Oleh-oleh Turnamen Tenis Piala Ketua IA-ITB 2012
Oleh: Agung Prasetyo (IF02)
(Tulisan ini pernah dimuat di blog penulis tanggal 31 Mei 2012)
Ini kedua kalinya saya mengikuti Turnamen Tenis Piala Ketua IA-ITB setelah sebelumnya even ini digelar di Hotel Sultan, Jakarta, tepat setahun yang lalu. Tahun ini, piala tersebut diperebutkan di Stadion Siliwangi, Bandung, dari tanggal 26-27 Mei 2012. Dan untuk kedua kalinya pula, saya masih berada di papan bawah, belum mampu menembus perempat final, cukup gugur di perenambelas final Masih perlu banyak latihan kah?

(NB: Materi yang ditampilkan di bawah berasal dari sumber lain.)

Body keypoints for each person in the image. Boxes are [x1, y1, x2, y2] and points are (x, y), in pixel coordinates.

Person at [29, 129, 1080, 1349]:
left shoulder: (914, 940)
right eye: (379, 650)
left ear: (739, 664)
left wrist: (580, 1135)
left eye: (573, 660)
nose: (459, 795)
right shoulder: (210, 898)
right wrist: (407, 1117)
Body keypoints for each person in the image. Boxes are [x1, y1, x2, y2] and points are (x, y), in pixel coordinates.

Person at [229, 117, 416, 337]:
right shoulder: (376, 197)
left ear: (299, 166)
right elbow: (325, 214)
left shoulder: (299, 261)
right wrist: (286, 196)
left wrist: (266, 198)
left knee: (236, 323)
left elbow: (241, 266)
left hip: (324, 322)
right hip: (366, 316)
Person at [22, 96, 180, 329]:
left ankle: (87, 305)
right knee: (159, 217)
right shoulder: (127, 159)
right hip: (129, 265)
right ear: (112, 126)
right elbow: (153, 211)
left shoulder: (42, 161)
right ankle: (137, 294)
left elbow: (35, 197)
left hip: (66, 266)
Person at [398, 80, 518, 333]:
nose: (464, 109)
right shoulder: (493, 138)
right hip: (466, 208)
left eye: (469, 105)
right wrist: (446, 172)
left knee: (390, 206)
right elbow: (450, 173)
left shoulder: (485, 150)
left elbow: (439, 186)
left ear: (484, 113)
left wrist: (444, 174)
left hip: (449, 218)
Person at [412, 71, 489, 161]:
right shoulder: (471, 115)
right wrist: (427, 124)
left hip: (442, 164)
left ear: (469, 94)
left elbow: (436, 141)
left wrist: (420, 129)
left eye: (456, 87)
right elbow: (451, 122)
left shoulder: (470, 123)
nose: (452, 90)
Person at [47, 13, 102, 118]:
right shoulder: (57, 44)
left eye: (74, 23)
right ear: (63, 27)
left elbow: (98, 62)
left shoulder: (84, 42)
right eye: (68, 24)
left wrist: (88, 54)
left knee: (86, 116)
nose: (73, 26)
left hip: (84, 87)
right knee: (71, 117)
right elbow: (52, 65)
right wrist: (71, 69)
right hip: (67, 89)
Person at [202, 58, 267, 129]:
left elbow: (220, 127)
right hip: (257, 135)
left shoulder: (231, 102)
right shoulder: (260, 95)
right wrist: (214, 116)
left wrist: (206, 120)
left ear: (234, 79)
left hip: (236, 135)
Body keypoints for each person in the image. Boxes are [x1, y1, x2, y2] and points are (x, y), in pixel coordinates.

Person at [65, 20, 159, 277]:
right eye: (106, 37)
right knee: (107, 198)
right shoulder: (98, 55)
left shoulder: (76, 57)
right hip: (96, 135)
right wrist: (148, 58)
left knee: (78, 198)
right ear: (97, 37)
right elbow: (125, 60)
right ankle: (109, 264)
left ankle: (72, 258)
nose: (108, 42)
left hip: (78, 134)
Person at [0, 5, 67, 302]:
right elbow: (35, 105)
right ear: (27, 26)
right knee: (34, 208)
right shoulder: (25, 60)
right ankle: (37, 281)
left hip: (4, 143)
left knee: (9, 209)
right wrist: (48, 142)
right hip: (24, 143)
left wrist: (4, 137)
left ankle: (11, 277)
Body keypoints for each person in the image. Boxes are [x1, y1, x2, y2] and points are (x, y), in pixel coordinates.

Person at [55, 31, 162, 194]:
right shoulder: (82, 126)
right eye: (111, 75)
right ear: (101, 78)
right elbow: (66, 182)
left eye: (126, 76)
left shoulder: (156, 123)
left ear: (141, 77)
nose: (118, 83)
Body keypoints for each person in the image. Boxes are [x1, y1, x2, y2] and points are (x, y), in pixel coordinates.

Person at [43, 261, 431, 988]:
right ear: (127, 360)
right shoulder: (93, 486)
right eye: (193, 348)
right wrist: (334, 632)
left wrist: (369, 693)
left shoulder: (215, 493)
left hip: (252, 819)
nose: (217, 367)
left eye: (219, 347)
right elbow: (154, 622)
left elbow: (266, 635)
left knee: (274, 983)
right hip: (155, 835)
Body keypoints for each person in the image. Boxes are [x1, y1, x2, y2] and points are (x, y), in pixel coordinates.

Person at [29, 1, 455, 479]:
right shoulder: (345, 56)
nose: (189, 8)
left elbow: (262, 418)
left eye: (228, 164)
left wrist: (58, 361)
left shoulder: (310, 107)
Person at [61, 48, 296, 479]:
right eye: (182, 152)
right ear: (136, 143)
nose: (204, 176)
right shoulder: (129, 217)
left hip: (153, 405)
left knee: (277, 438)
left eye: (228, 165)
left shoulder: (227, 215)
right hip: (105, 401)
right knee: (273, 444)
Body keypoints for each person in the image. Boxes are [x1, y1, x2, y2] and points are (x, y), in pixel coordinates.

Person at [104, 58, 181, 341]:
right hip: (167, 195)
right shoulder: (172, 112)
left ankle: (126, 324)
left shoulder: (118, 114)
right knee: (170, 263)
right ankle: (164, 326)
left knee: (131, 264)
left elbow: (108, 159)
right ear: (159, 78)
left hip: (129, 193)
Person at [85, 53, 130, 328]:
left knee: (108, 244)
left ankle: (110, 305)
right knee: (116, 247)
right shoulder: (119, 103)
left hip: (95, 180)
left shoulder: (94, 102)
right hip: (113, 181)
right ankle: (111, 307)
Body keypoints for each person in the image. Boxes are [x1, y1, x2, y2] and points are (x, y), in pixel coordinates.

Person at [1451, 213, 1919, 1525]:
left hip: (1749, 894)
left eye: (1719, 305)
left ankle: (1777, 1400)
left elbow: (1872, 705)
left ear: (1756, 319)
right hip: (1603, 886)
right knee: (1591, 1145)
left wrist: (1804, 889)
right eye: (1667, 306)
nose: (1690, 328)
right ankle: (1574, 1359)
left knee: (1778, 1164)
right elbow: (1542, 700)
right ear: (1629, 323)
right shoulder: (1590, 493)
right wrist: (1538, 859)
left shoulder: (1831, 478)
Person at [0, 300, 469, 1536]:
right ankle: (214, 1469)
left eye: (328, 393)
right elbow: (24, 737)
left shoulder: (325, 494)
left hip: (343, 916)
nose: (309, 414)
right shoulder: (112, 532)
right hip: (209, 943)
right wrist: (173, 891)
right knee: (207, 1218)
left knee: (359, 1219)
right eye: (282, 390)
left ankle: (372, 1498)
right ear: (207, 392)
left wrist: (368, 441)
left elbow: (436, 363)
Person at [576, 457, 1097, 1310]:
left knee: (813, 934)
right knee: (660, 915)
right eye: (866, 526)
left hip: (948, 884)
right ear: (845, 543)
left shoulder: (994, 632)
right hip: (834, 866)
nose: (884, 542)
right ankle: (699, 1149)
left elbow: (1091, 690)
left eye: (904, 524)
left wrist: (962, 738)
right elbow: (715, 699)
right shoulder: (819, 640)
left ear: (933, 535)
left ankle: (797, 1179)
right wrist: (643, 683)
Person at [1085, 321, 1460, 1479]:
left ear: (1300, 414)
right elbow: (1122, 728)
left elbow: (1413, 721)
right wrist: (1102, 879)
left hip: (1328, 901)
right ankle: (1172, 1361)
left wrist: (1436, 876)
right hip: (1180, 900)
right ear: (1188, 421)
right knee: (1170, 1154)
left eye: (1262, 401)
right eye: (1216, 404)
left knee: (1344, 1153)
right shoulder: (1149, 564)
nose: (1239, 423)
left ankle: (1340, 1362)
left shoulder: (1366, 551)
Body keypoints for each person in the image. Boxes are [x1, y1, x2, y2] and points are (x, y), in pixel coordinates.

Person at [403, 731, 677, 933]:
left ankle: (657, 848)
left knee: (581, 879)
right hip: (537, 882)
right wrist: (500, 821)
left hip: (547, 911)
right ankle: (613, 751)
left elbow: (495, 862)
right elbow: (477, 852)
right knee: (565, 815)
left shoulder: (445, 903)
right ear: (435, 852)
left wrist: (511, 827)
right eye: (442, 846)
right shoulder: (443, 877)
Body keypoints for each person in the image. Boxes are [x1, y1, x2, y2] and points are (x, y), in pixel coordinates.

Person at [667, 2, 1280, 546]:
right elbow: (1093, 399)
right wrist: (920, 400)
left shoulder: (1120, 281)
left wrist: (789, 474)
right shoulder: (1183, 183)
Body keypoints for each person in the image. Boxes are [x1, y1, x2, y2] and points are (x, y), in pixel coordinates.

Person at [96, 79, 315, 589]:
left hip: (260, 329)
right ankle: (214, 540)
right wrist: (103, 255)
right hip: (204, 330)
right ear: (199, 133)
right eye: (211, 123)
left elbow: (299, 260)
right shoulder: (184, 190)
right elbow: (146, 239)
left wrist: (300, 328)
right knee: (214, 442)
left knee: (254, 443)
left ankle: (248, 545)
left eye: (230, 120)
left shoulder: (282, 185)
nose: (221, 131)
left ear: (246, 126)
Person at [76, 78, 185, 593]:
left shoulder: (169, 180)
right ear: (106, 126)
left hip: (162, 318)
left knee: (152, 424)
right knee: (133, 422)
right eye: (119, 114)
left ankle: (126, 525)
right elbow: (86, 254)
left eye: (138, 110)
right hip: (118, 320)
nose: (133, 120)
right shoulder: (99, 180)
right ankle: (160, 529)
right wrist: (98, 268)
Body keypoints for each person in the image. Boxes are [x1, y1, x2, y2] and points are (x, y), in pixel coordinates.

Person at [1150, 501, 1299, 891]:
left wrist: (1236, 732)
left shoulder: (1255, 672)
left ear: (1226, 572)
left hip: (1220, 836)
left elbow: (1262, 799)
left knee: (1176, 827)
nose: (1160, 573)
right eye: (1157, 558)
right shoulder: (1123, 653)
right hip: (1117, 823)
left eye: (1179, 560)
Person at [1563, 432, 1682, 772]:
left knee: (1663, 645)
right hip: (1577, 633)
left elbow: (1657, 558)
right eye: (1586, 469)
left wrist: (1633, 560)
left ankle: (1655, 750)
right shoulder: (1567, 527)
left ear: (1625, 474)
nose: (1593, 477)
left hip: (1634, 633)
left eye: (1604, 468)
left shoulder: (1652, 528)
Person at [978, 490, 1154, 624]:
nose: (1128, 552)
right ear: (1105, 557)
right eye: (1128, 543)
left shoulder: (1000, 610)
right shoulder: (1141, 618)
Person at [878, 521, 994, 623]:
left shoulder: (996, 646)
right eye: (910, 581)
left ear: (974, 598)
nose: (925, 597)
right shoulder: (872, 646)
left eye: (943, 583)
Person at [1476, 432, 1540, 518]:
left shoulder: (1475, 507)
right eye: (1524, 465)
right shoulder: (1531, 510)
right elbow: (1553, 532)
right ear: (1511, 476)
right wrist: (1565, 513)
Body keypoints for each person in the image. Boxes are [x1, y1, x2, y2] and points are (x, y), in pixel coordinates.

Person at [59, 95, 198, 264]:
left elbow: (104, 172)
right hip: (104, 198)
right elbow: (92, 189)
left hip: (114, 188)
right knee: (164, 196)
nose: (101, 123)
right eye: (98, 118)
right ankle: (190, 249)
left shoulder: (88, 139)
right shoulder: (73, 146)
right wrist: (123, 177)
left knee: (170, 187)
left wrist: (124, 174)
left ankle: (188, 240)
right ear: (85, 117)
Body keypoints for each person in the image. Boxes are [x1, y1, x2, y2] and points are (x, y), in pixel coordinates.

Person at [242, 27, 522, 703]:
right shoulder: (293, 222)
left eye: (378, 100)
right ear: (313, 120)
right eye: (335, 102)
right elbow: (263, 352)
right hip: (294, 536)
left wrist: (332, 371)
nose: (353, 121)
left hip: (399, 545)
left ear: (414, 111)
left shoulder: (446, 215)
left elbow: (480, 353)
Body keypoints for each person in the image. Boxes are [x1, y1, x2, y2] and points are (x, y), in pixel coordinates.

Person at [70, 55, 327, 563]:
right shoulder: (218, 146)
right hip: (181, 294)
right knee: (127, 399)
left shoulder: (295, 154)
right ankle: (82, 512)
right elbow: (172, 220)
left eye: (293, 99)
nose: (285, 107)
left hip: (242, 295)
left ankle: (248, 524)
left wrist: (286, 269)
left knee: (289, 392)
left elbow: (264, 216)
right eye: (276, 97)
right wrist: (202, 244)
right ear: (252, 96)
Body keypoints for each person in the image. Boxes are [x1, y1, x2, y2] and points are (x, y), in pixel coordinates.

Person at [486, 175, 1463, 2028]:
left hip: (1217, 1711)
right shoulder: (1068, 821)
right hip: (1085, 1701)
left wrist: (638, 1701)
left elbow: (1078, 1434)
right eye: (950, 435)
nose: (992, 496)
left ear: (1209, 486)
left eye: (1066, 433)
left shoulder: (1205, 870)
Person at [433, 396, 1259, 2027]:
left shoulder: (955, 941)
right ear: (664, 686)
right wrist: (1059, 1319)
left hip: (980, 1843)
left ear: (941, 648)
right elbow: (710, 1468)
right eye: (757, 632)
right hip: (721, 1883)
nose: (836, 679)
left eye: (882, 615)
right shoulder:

Masih bersemangat menjadi juara kah tahun depan?
Pertanyaan dan celetukan dari kawan-kawan saya yang baru mengikuti turnamen tahun ini cukup masuk akal. Hal yang sama saya tanyakan setahun yang lalu. Hasrat untuk menjadi juara dalam sebuah kompetisi adalah hal yang wajar, bukan? Namun kali kedua ini memberikan saya perspektif yang berbeda. Terutama setelah melihat permainan para juara di partai tunggal putra dan ganda putra yang hasil lengkapnya dapat dilihat di sini.
Pertarungan yang ketat dengan pukulan-pukulan yang dihasilkan dari latihan yang rutin, stamina yang prima, dan mental juara. Juara tunggal putra, Tyo (STEI 2011), yang juga juara di partai ganda putra, menyuguhkan permainan yang memang pantas disajikan oleh atlet tenis. Full stroke dan servis sambil loncat yang menguras tenaga seingat saya dilakukannya dari hari pertama pertandingan hingga memenangkan final. Luar biasa. Juara bertahan tahun lalu, Sandi Gunawan (TI 1993) hampir menang hingga skor sama 7-7. Tyo menutup set dengan kemenangan 9-7. Kami yang menyaksikan final hingga pukul 10 malam merasa puas dan tegang juga melihat keduanya saling kejar mengejar poin. Memang luar biasa.
Jadi, setelah turnamen terakhir ini, saya punya kesimpulan sederhana. Selama orang-orang dengan teknik permainan, stamina, dan mental juara yang prima masih berlaga di nomor yang kita ikut mendaftar di dalamnya, lupakan saja untuk menjadi juara. Kecuali kita berlatih layaknya atlet, yang tidak mungkin dilakukan sambil bekerja atau mengingat usia, membawa pulang piala di turnamen ini hanyalah mimpi. Keterbatasan fisik dan gap yang besar antara kita dan para juara cukup besar untuk diloncati dengan latihan di akhir pekan saja.
Eit, tapi bukan berarti kita kehilangan semangat. Tetaplah berlatih. Toh, momen seperti turnamen tersebut tidak mengejar kemenangan an sich. Ada silaturhami antar angkatan dan antar jurusan yang dibangun di dalamnya. Ada rasa kekeluargaan sebagai sesama alumni ITB yang membuat suasana dua hari tersebut juga terasa sebagai reuni.
Walaupun tanpa piala, setidaknya saya tidak pulang dengan tangan hampa. Tidak dapat tiket PP ke Amsterdam, memang, ataupun iPad 3, melainkan door prize aksesoris tenis. Alhamdulillah, lumayan
Well, sampai jumpa di turnamen tahun depan. Targetnya sederhana: maju ke babak yang lebih dekat ke final daripada tahun ini Salam olahraga!